> [ABOUT THIS EXERCISE]: Reproduce all records verbatim.

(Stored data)
/---

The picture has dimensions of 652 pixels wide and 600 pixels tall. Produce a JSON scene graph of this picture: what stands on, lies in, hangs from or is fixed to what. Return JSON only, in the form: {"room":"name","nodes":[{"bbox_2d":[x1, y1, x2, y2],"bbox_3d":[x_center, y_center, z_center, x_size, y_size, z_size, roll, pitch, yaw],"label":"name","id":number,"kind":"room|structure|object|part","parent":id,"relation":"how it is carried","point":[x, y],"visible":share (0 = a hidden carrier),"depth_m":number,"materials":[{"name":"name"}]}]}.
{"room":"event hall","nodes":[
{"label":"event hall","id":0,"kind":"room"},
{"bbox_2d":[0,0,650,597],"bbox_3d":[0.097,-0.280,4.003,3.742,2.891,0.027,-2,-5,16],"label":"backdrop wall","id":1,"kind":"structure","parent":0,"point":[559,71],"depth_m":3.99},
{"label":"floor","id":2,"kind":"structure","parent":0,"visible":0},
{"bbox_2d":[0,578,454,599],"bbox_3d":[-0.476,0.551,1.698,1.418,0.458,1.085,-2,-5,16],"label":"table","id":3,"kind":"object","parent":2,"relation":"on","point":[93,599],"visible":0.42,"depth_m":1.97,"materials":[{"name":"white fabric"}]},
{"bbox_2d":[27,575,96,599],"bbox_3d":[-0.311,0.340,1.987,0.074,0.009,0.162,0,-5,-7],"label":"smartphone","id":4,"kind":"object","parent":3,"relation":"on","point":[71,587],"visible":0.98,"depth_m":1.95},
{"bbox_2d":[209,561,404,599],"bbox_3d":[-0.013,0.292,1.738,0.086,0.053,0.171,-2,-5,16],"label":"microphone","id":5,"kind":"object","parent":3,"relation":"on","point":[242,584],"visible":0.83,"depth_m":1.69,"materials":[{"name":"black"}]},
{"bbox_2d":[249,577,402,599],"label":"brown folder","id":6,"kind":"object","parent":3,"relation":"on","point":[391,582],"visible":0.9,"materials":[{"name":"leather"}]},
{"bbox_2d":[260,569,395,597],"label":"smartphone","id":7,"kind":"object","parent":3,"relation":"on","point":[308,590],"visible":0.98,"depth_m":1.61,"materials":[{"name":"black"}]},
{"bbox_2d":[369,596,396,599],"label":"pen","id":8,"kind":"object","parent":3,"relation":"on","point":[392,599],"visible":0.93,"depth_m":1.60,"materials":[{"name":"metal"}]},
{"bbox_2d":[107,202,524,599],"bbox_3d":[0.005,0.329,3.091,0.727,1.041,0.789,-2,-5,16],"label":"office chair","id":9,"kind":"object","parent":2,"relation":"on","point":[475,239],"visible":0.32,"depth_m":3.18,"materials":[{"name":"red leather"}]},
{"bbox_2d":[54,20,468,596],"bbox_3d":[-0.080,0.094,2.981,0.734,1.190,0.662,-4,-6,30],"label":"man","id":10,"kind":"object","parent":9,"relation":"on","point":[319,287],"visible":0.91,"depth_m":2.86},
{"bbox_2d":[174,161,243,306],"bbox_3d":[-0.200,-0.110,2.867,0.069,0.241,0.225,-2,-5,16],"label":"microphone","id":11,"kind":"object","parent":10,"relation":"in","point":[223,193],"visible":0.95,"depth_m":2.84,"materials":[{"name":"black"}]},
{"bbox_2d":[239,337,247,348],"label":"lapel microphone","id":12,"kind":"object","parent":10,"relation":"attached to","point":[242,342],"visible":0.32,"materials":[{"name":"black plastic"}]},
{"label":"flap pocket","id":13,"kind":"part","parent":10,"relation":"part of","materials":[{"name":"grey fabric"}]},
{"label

\---

> [SOLUTION FOR THIS PROBLEM]:
The picture has dimensions of 652 pixels wide and 600 pixels tall. Produce a JSON scene graph of this picture: what stands on, lies in, hangs from or is fixed to what. Return JSON only, in the form: {"room":"name","nodes":[{"bbox_2d":[x1, y1, x2, y2],"bbox_3d":[x_center, y_center, z_center, x_size, y_size, z_size, roll, pitch, yaw],"label":"name","id":number,"kind":"room|structure|object|part","parent":id,"relation":"how it is carried","point":[x, y],"visible":share (0 = a hidden carrier),"depth_m":number,"materials":[{"name":"name"}]}]}.
{"room":"event hall","nodes":[
{"label":"event hall","id":0,"kind":"room"},
{"bbox_2d":[0,0,650,597],"bbox_3d":[0.097,-0.280,4.003,3.742,2.891,0.027,-2,-5,16],"label":"backdrop wall","id":1,"kind":"structure","parent":0,"point":[559,71],"depth_m":3.99},
{"label":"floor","id":2,"kind":"structure","parent":0,"visible":0},
{"bbox_2d":[0,578,454,599],"bbox_3d":[-0.476,0.551,1.698,1.418,0.458,1.085,-2,-5,16],"label":"table","id":3,"kind":"object","parent":2,"relation":"on","point":[93,599],"visible":0.42,"depth_m":1.97,"materials":[{"name":"white fabric"}]},
{"bbox_2d":[27,575,96,599],"bbox_3d":[-0.311,0.340,1.987,0.074,0.009,0.162,0,-5,-7],"label":"smartphone","id":4,"kind":"object","parent":3,"relation":"on","point":[71,587],"visible":0.98,"depth_m":1.95},
{"bbox_2d":[209,561,404,599],"bbox_3d":[-0.013,0.292,1.738,0.086,0.053,0.171,-2,-5,16],"label":"microphone","id":5,"kind":"object","parent":3,"relation":"on","point":[242,584],"visible":0.83,"depth_m":1.69,"materials":[{"name":"black"}]},
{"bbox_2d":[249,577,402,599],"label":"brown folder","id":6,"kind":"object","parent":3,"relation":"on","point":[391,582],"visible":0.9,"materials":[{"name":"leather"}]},
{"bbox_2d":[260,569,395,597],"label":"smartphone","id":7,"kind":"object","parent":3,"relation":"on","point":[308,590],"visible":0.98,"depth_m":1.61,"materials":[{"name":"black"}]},
{"bbox_2d":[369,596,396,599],"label":"pen","id":8,"kind":"object","parent":3,"relation":"on","point":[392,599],"visible":0.93,"depth_m":1.60,"materials":[{"name":"metal"}]},
{"bbox_2d":[107,202,524,599],"bbox_3d":[0.005,0.329,3.091,0.727,1.041,0.789,-2,-5,16],"label":"office chair","id":9,"kind":"object","parent":2,"relation":"on","point":[475,239],"visible":0.32,"depth_m":3.18,"materials":[{"name":"red leather"}]},
{"bbox_2d":[54,20,468,596],"bbox_3d":[-0.080,0.094,2.981,0.734,1.190,0.662,-4,-6,30],"label":"man","id":10,"kind":"object","parent":9,"relation":"on","point":[319,287],"visible":0.91,"depth_m":2.86},
{"bbox_2d":[174,161,243,306],"bbox_3d":[-0.200,-0.110,2.867,0.069,0.241,0.225,-2,-5,16],"label":"microphone","id":11,"kind":"object","parent":10,"relation":"in","point":[223,193],"visible":0.95,"depth_m":2.84,"materials":[{"name":"black"}]},
{"bbox_2d":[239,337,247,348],"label":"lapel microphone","id":12,"kind":"object","parent":10,"relation":"attached to","point":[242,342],"visible":0.32,"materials":[{"name":"black plastic"}]},
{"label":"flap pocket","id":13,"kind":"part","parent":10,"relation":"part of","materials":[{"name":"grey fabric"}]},
{"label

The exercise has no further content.